Recently they seem to do daily flights between the Black Pond and the Pump Lake at the bottom of the valley.   Both lakes are fully of noisy frog life, perhaps even midwife toads.   And where there are frogs - there you will find the great grey heron on its stilt like legs. Yes, I did.

Will I miss the sheep, yes - 

* possibly an epipactis of some sort

Tuesday, October 22, 2019

The Great Tree Question

The Great Tree Question in these highly  climate wise, sensitive, media highlighted days resolves itself into:   To Cut - or Not To Cut? 

At La Chaise we are surrounded by some 18 hectares of mixed woodland of which only five are cultivated, cleared and cossetted firs. These five also host a wild boar motel with mud bath and regular supplies of maize.  The rest get on as best they can, dying, losing branches, succumbing to rot,blight and wild weather.

This is what happened to twin millenial oaks after typhoon 'Miguel' passed through in June this year.

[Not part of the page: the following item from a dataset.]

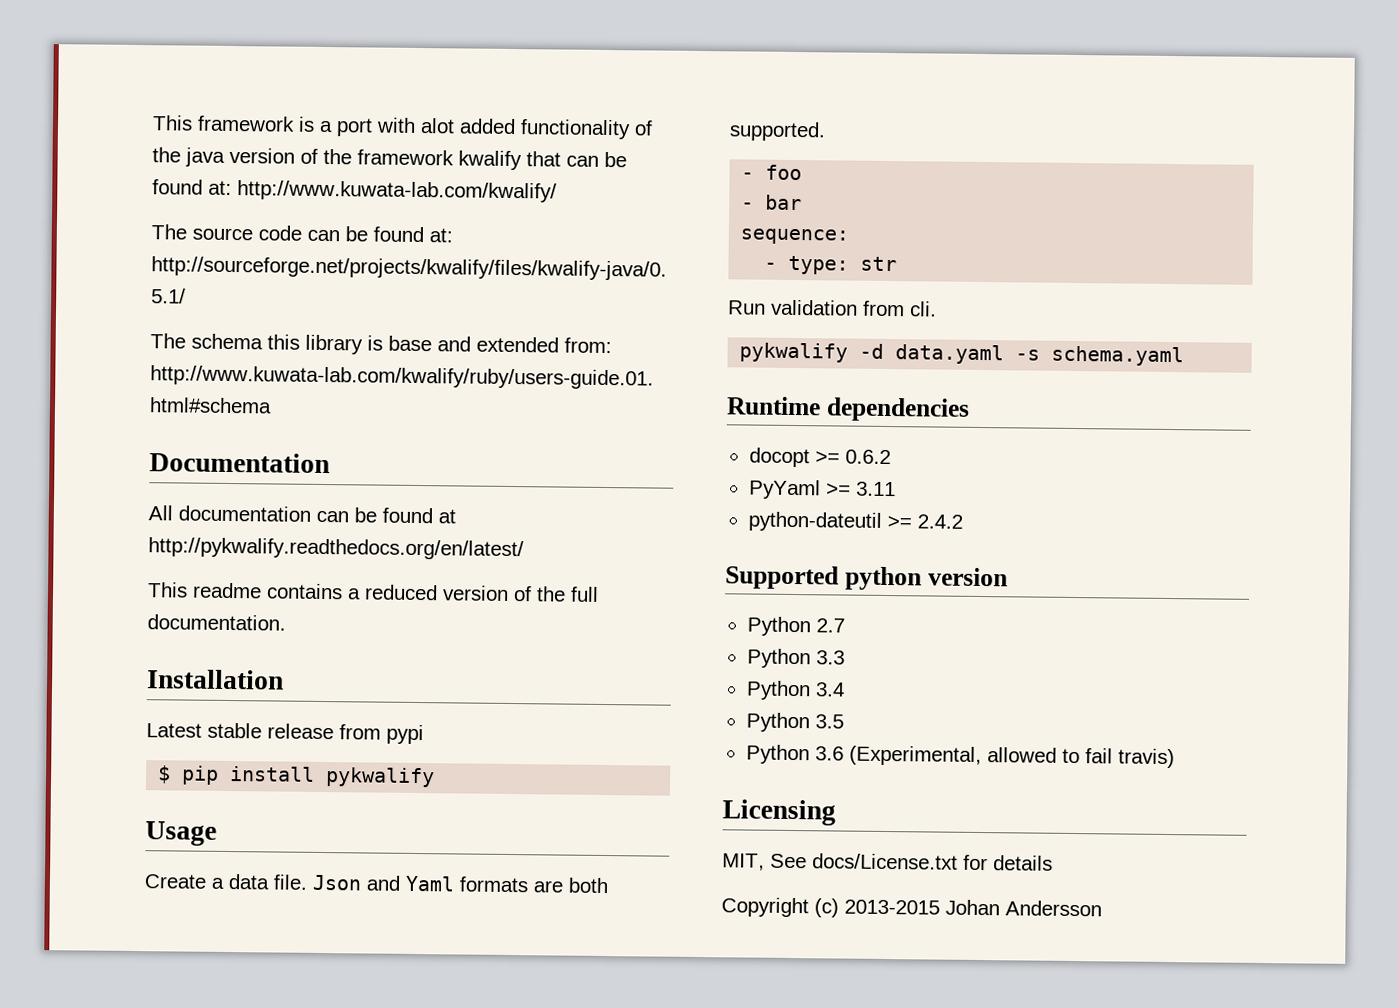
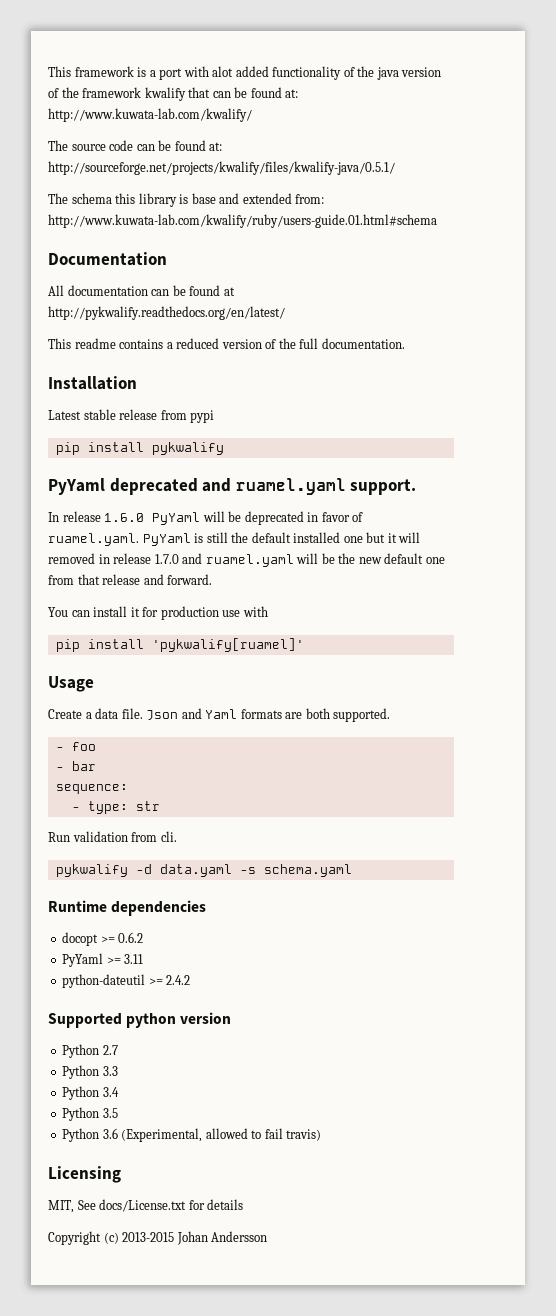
[157,765,172,784] $ -> (215, 416) none
(436, 777) none -> [48,478,417,495] [48,511,364,525] [48,532,421,546] [48,553,445,567] [48,574,213,585] [48,606,268,620] [55,638,304,652] // PyYaml deprecated and ruamel.yaml support. // In release 1.6.0 PyYaml will be deprecated in favor of ruamel.yaml. PyYaml is still the default installed one but it will removed in release 1.7.0 and ruamel.yaml will be the new default one from that release and forward. // You can install it for production use with // pip install 'pykwalify[ruamel]'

The most recent, most impressive woodland disaster in the Dordogne was at the turn of the millenium.   One of our greatest and probably oldes oaks was felled - but tactfully fell onto a path rather than a roof.  Its stump was more than two metres in diameter.

Now we are looking to cut the older oaks again but are very aware than many people may disapprove.
But to be realistic, a two hundred year old oak has a head that stunts the growth of any saplings, from its own acorns or  those of other species.  All of us, human, animal must make way for the young.
And sometimes the young are nurtured by the very old.

Youth being nurtured by an ancestor.

And as the small ones grow, the old left standing continue to breathe.   As the sun sets slowly in the west and the wind drops, wisps of vapour, the breath of the trees, is visible on the skyline across our valley.